I was listening to this and I found myself sitting next to one of the inventors of financial engineering who I did not know, but I knew who he was and that he had won a Nobel Prize, and I nudged him and asked what all the financial engineering does for the economy and what it does for productivity. Much to my surprise he leaned over and whispered in my ear that it does nothing. I asked him what it did do and he said that it moves around the rents in the financial system and besides that it was a lot of intellectual fun.
The most important financial innovation that I have seen in the past 20 years is the automatic teller machine... How many other innovations can you tell me of that have been as important to the individual?
- Credit and debit cards: They're a little like fire: Risky in the wrong hands, but overall a great advance for civilization.
- Mortgage-backed securities: They put more money for home loans into circulation and lowered rates for homeowners. It wasn't until Wall Street further bundled them into CDOs and bankers abandoned all lending standards that they became the enablers of the housing crisis.
- The money market fund: Okay, maybe the money market fund has been over-engineered to seem safer than it really is. But by unlocking market interest rates to ordinary savers, money funds freed us from being monopolized by banks.
- The index mutual fund: The index fund brought low cost investing and the best academic thinking about markets to the ordinary person. Here on CBS MoneyWatch.com, Nathan Hale eloquently explains why index funds are something to be thankful for.
- The 401(k): Until employers pushed it to replace traditional pensions as the foundation of the U.S. retirement system--a role it was never designed to play--the 401(k) was a clever and elegant way to democratize benefits that had been limited to top executives.
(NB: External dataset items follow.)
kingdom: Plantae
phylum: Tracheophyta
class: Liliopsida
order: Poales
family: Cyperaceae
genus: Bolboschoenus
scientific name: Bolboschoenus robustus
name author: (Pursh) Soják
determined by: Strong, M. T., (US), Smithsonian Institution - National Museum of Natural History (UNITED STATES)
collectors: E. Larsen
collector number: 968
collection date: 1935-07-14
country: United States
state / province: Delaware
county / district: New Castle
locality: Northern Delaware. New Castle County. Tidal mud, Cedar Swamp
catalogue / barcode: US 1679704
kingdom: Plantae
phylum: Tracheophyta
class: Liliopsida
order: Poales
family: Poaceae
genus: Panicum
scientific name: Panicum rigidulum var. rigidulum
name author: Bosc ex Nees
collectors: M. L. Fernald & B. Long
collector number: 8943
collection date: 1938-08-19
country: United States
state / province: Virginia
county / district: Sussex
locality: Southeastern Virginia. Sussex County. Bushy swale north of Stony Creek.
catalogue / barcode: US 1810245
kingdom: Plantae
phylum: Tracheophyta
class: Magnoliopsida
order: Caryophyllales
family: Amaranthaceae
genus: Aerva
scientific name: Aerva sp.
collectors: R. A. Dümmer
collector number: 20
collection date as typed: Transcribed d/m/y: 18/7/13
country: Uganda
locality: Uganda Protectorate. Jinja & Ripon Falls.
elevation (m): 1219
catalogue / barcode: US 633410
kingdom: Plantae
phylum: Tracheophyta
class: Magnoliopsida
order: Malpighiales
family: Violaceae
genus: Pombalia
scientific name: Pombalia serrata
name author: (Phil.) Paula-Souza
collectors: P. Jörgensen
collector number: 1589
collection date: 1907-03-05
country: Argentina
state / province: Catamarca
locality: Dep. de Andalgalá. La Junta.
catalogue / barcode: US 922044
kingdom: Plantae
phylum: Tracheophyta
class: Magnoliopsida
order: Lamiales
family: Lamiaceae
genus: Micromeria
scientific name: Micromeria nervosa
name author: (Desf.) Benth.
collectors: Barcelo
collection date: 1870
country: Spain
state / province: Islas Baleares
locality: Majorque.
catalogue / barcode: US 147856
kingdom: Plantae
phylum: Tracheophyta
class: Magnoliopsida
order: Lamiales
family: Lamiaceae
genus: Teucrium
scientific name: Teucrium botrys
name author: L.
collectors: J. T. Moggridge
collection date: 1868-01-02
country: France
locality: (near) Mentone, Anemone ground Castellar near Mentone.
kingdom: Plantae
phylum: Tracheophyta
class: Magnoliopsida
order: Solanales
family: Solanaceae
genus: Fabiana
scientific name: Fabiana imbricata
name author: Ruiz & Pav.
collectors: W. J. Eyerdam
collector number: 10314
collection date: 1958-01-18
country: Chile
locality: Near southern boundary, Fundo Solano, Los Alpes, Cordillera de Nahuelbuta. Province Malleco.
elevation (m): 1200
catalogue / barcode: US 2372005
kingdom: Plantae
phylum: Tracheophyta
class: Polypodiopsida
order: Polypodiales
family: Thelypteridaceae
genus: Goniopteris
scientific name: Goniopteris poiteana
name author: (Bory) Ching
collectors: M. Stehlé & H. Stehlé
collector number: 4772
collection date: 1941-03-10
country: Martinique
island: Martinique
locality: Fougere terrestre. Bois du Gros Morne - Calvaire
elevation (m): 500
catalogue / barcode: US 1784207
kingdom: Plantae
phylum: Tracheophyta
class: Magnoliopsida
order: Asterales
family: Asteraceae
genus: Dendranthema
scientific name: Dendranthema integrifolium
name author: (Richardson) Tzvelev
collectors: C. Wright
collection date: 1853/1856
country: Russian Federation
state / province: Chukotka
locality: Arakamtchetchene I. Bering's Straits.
- The ETF: I like the ETF, when used as a low-cost alternative to index mutual funds, but like most financial innovations, Wall Street has done its best to turn it toxic. The latest variations are no more than invitations to gamble on narrow market sectors, and can trade at wide discounts and spreads, totally negating the benefits of low cost.
- The target-date retirement fund: Yes, they lost money in the crash, but what didn't? Their basic idea is sound. Over the course of most people's career, they'll do far more good than harm.
That's about it, though. Eight useful innovations. Not much to show for 30 years of financial creativity.
Most financial innovations for consumers tend to be ways to fatten profits for financial service providers by rendering simple products more complicated. (I'd join my colleague Allan Roth in putting many life insurance investments in that category.) Too often financial innovations arise not to help people, but to cater to their worst excesses of greed or fear: Technology funds introduced at the height of the tech stock bubble, or the emerging markets funds that inevitably come out of the woodwork at market peaks. In the current risk-averse climate, I'd say that equity-indexed annuities that prey on people's worries about the stock market are another innovation we could live without.
But maybe I'm being too harsh on our financial engineers. Are there others I'm not thinking of that actually have made your financial life better? Are there others you'd single out as especially dangerous?